Problem to solve: You are asked to reproduce the listing exactly and to omit its pictures.

Data excerpt:
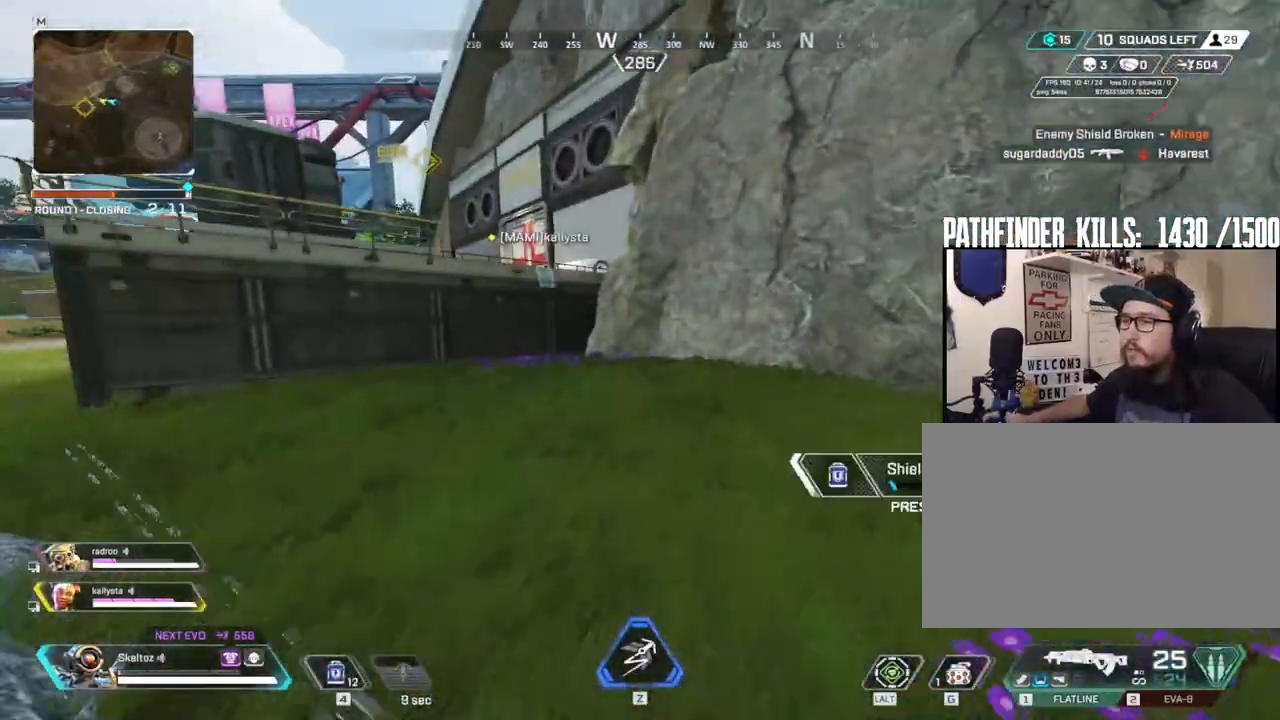
{"keys": ["d"], "mouse": [], "events": [[333, "d", "down"], [383, "w", "up"]]}
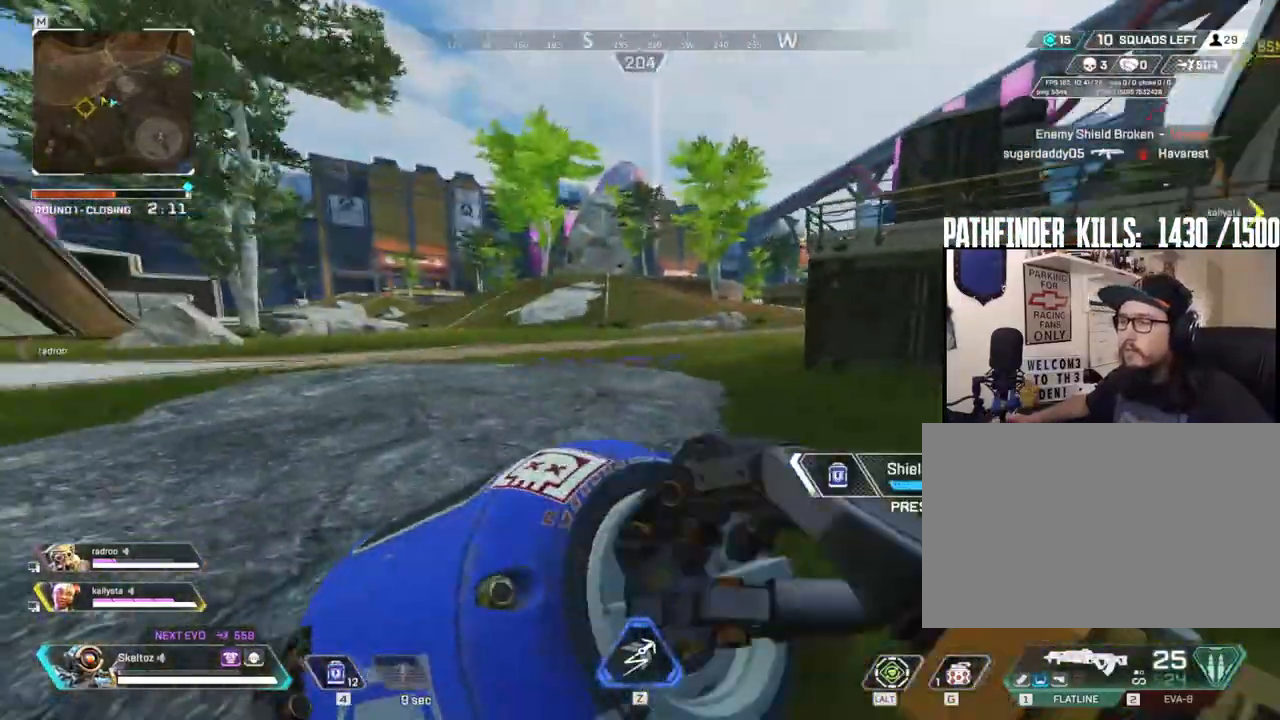
{"keys": ["a", "s"], "mouse": [], "events": [[67, "s", "down"], [167, "d", "up"], [217, "a", "down"]]}
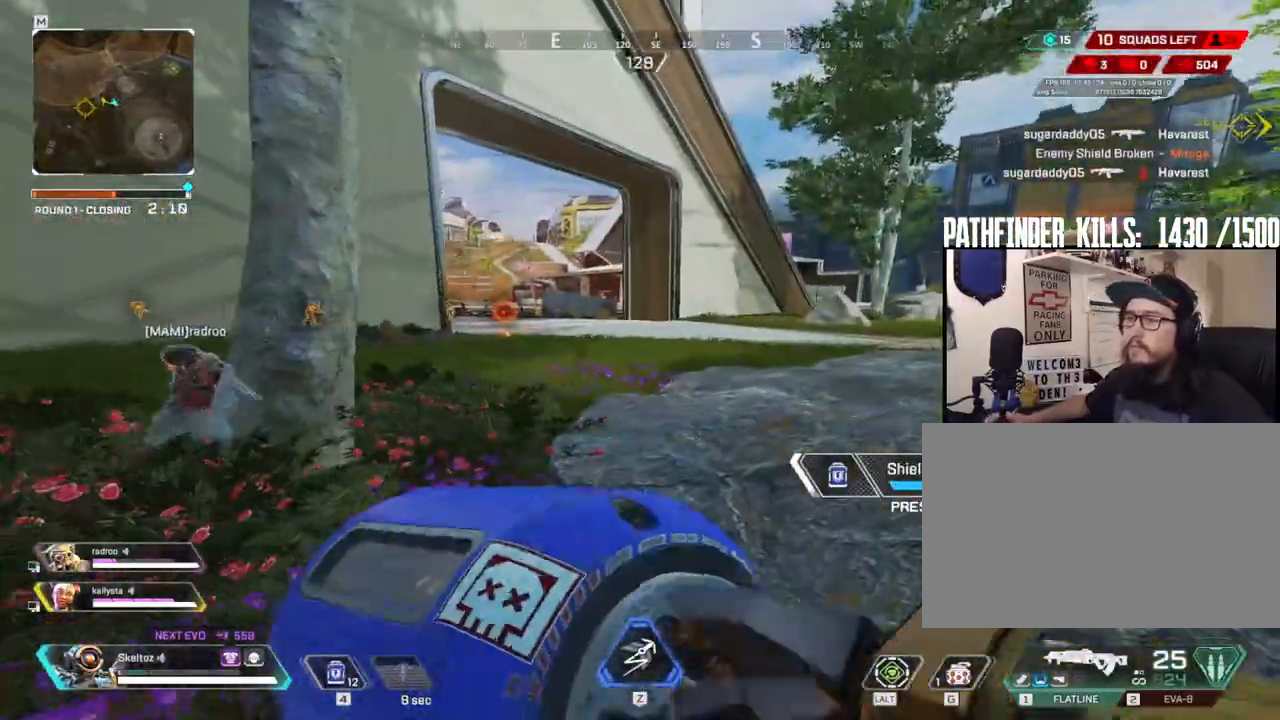
{"keys": ["a", "ctrl"], "mouse": [], "events": [[33, "s", "up"], [400, "ctrl", "down"]]}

Answer to this exercise:
{"keys": ["d"], "mouse": [], "events": [[333, "d", "down"], [383, "w", "up"]]}
{"keys": ["a", "s"], "mouse": [], "events": [[67, "s", "down"], [167, "d", "up"], [217, "a", "down"]]}
{"keys": ["a", "ctrl"], "mouse": [], "events": [[33, "s", "up"], [400, "ctrl", "down"]]}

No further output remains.